WORK ITEM: Whenever a line carries the word "down", pull it out of the entries.

Stored data entries:
◆ ◆ ◆ ◆
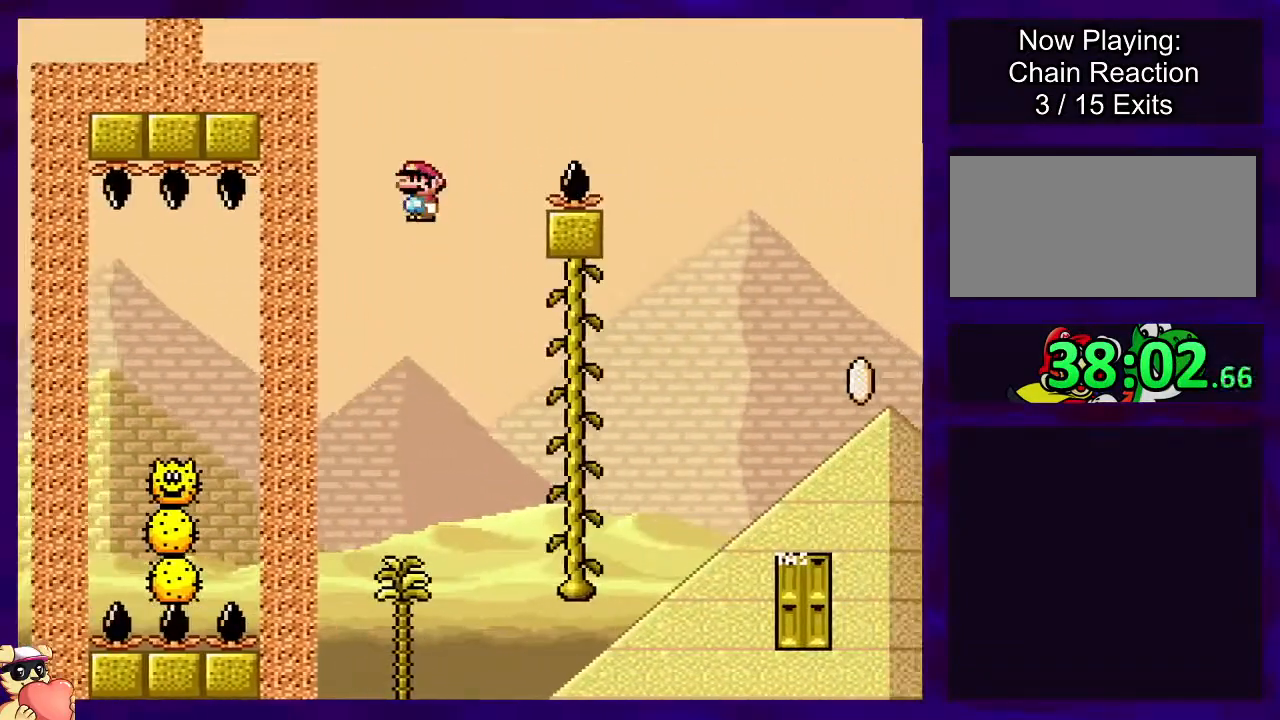
{"buttons": ["X"], "events": [[34, "DPAD_RIGHT", "up"], [301, "DPAD_UP", "down"], [434, "DPAD_UP", "up"]]}
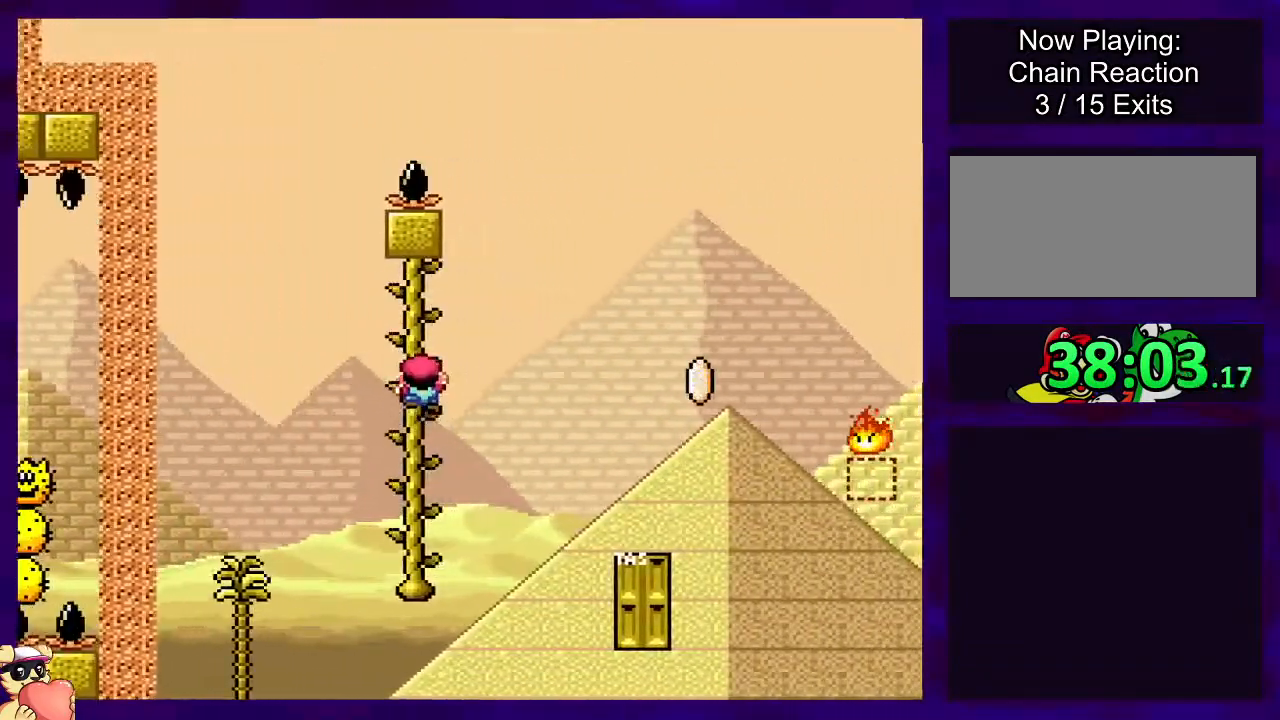
{"buttons": ["B", "X", "DPAD_RIGHT"], "events": [[150, "DPAD_RIGHT", "down"], [283, "B", "down"]]}
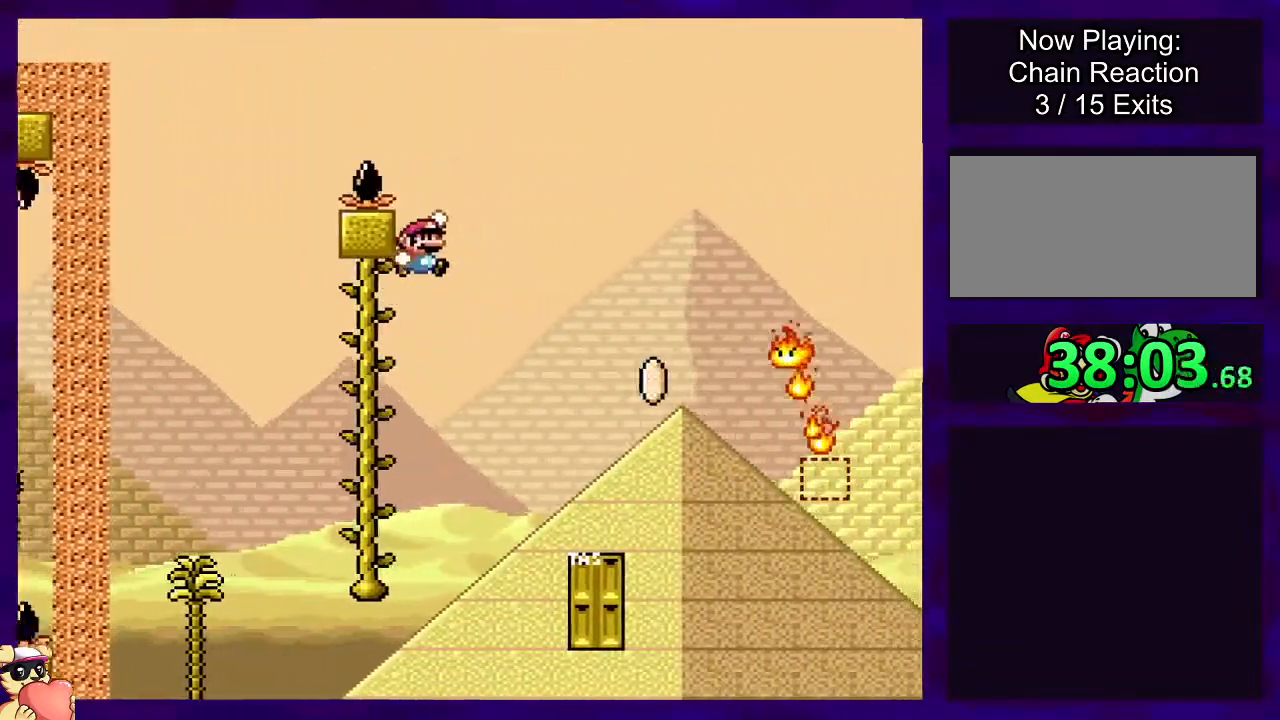
{"buttons": ["A", "X", "DPAD_RIGHT"], "events": [[401, "B", "up"], [451, "A", "down"]]}
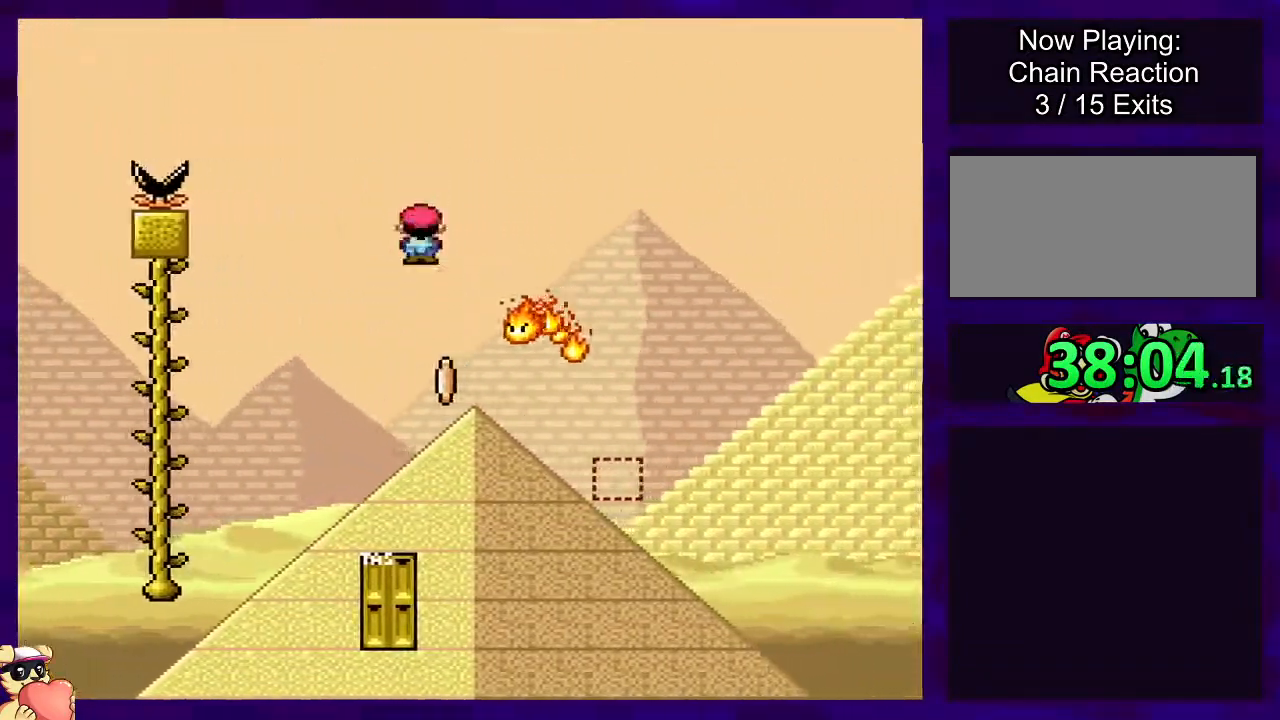
{"buttons": ["A", "X", "DPAD_RIGHT"], "events": []}
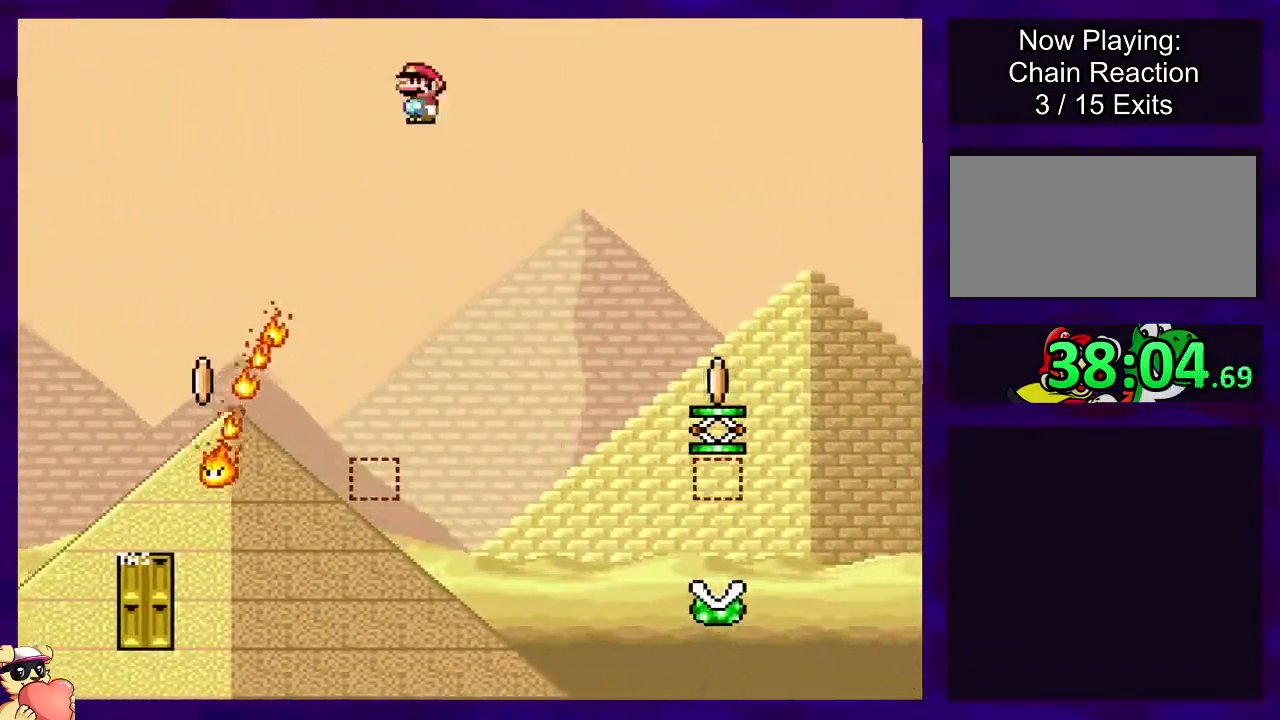
{"buttons": ["X", "DPAD_RIGHT"], "events": [[100, "A", "up"]]}
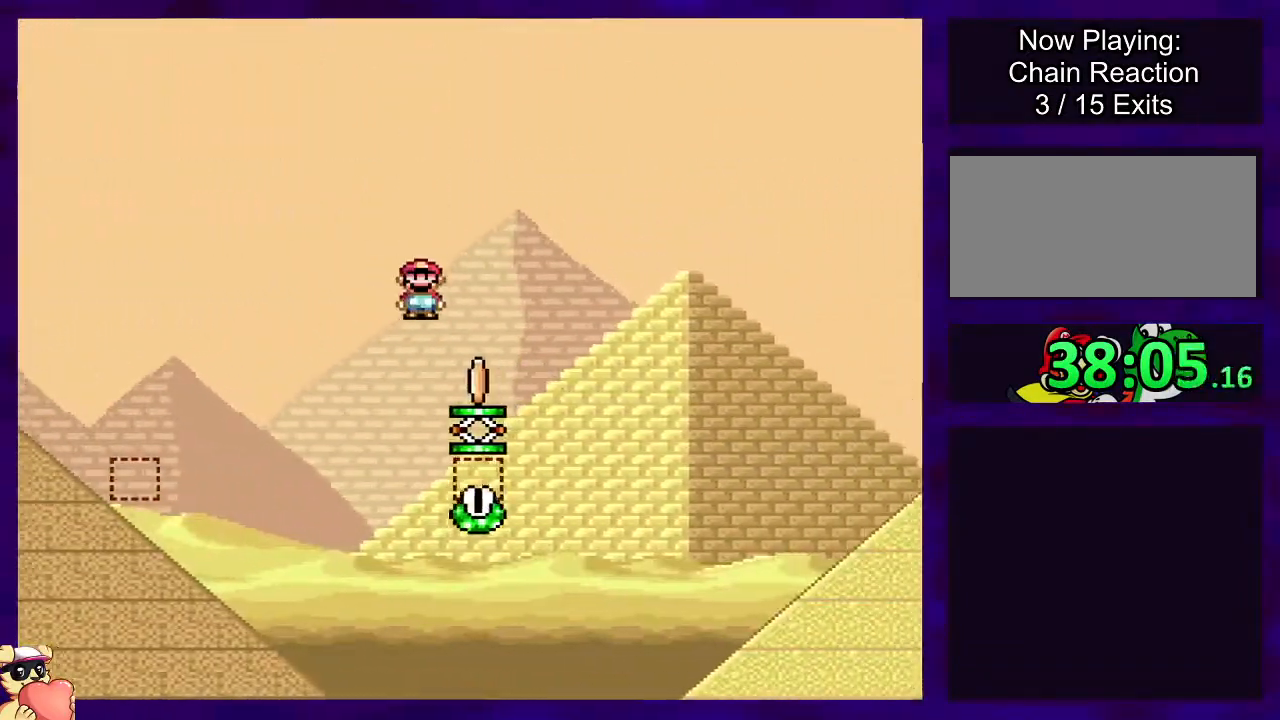
{"buttons": ["B", "X", "DPAD_RIGHT"], "events": [[167, "B", "down"]]}
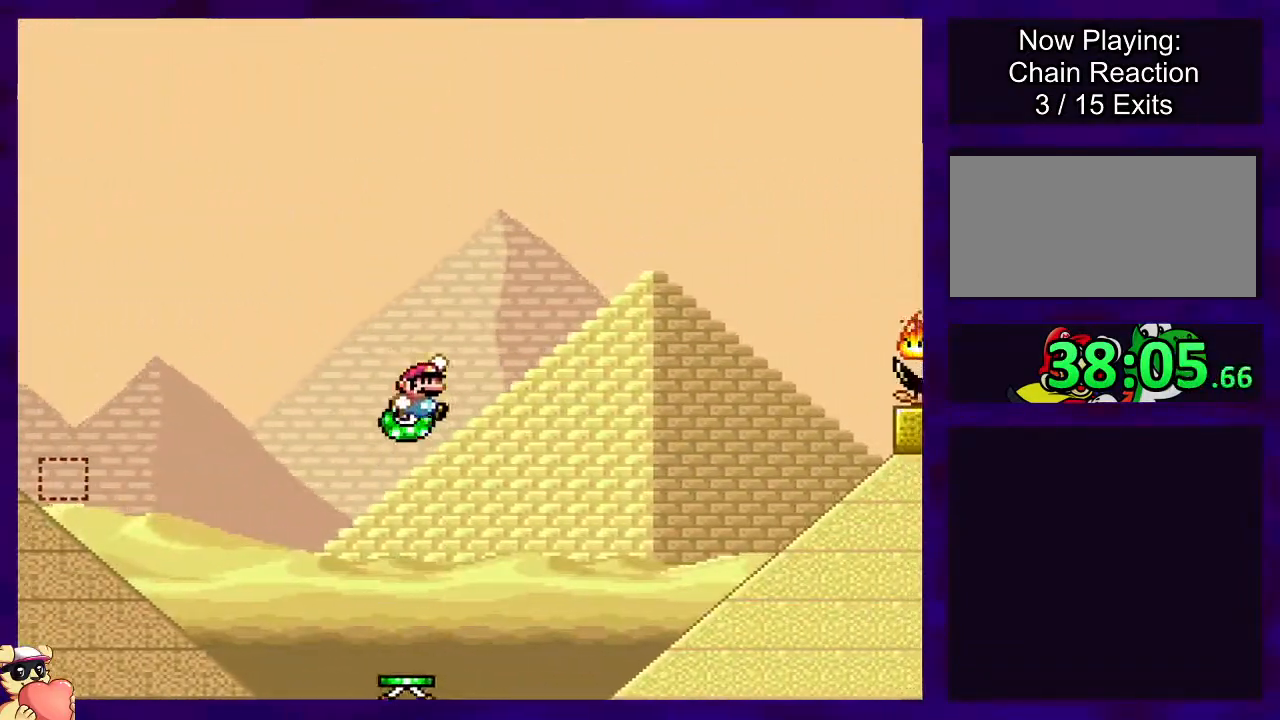
{"buttons": ["B", "X", "DPAD_RIGHT"], "events": []}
◆ ◆ ◆ ◆
FINAL ANSWER:
{"buttons": ["X"], "events": [[34, "DPAD_RIGHT", "up"], [301, "DPAD_UP", "down"], [434, "DPAD_UP", "up"]]}
{"buttons": ["B", "X", "DPAD_RIGHT"], "events": [[150, "DPAD_RIGHT", "down"], [283, "B", "down"]]}
{"buttons": ["A", "X", "DPAD_RIGHT"], "events": [[401, "B", "up"], [451, "A", "down"]]}
{"buttons": ["B", "X", "DPAD_RIGHT"], "events": [[167, "B", "down"]]}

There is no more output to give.